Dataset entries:

· · · ·

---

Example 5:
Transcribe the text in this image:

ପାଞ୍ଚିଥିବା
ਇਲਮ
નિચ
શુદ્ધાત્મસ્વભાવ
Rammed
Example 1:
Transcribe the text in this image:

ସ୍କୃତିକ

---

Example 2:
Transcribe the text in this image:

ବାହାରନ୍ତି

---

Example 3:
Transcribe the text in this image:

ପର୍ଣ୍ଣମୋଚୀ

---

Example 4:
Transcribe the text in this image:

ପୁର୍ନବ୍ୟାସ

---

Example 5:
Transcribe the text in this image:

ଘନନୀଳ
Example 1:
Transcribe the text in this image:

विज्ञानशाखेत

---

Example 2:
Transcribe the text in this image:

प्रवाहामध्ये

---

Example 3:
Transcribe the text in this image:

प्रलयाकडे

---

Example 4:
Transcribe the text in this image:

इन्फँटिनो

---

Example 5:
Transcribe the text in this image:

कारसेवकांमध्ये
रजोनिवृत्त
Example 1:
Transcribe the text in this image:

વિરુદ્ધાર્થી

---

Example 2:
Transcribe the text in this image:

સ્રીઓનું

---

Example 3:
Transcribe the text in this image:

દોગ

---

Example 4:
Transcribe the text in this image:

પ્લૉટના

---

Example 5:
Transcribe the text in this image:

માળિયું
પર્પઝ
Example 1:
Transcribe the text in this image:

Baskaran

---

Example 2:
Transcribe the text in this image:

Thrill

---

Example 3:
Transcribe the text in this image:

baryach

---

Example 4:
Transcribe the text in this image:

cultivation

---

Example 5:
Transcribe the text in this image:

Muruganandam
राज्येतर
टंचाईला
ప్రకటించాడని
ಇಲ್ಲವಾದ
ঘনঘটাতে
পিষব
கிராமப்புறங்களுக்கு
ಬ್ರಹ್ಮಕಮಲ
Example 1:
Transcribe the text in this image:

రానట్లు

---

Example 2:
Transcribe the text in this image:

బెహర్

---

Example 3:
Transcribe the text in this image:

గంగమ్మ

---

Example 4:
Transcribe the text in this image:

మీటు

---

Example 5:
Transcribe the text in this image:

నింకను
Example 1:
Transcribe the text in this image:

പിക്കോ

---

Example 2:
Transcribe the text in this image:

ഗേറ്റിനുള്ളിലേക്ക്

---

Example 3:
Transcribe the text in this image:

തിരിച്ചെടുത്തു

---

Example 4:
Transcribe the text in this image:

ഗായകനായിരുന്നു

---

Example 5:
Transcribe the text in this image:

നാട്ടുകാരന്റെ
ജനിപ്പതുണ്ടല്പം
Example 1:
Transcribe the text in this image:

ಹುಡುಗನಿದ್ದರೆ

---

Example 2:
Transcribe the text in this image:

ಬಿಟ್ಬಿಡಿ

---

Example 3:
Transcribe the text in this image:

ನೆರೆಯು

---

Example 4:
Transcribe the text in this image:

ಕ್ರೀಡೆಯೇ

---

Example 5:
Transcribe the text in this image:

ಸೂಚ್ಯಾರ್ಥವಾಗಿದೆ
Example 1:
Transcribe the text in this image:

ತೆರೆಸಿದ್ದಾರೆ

· · · ·

• WHAT TO DO:
Give the data again. Keep every line identical.

• SOLUTION FOR THIS EXERCISE:
---

Example 5:
Transcribe the text in this image:

ପାଞ୍ଚିଥିବା
ਇਲਮ
નિચ
શુદ્ધાત્મસ્વભાવ
Rammed
Example 1:
Transcribe the text in this image:

ସ୍କୃତିକ

---

Example 2:
Transcribe the text in this image:

ବାହାରନ୍ତି

---

Example 3:
Transcribe the text in this image:

ପର୍ଣ୍ଣମୋଚୀ

---

Example 4:
Transcribe the text in this image:

ପୁର୍ନବ୍ୟାସ

---

Example 5:
Transcribe the text in this image:

ଘନନୀଳ
Example 1:
Transcribe the text in this image:

विज्ञानशाखेत

---

Example 2:
Transcribe the text in this image:

प्रवाहामध्ये

---

Example 3:
Transcribe the text in this image:

प्रलयाकडे

---

Example 4:
Transcribe the text in this image:

इन्फँटिनो

---

Example 5:
Transcribe the text in this image:

कारसेवकांमध्ये
रजोनिवृत्त
Example 1:
Transcribe the text in this image:

વિરુદ્ધાર્થી

---

Example 2:
Transcribe the text in this image:

સ્રીઓનું

---

Example 3:
Transcribe the text in this image:

દોગ

---

Example 4:
Transcribe the text in this image:

પ્લૉટના

---

Example 5:
Transcribe the text in this image:

માળિયું
પર્પઝ
Example 1:
Transcribe the text in this image:

Baskaran

---

Example 2:
Transcribe the text in this image:

Thrill

---

Example 3:
Transcribe the text in this image:

baryach

---

Example 4:
Transcribe the text in this image:

cultivation

---

Example 5:
Transcribe the text in this image:

Muruganandam
राज्येतर
टंचाईला
ప్రకటించాడని
ಇಲ್ಲವಾದ
ঘনঘটাতে
পিষব
கிராமப்புறங்களுக்கு
ಬ್ರಹ್ಮಕಮಲ
Example 1:
Transcribe the text in this image:

రానట్లు

---

Example 2:
Transcribe the text in this image:

బెహర్

---

Example 3:
Transcribe the text in this image:

గంగమ్మ

---

Example 4:
Transcribe the text in this image:

మీటు

---

Example 5:
Transcribe the text in this image:

నింకను
Example 1:
Transcribe the text in this image:

പിക്കോ

---

Example 2:
Transcribe the text in this image:

ഗേറ്റിനുള്ളിലേക്ക്

---

Example 3:
Transcribe the text in this image:

തിരിച്ചെടുത്തു

---

Example 4:
Transcribe the text in this image:

ഗായകനായിരുന്നു

---

Example 5:
Transcribe the text in this image:

നാട്ടുകാരന്റെ
ജനിപ്പതുണ്ടല്പം
Example 1:
Transcribe the text in this image:

ಹುಡುಗನಿದ್ದರೆ

---

Example 2:
Transcribe the text in this image:

ಬಿಟ್ಬಿಡಿ

---

Example 3:
Transcribe the text in this image:

ನೆರೆಯು

---

Example 4:
Transcribe the text in this image:

ಕ್ರೀಡೆಯೇ

---

Example 5:
Transcribe the text in this image:

ಸೂಚ್ಯಾರ್ಥವಾಗಿದೆ
Example 1:
Transcribe the text in this image:

ತೆರೆಸಿದ್ದಾರೆ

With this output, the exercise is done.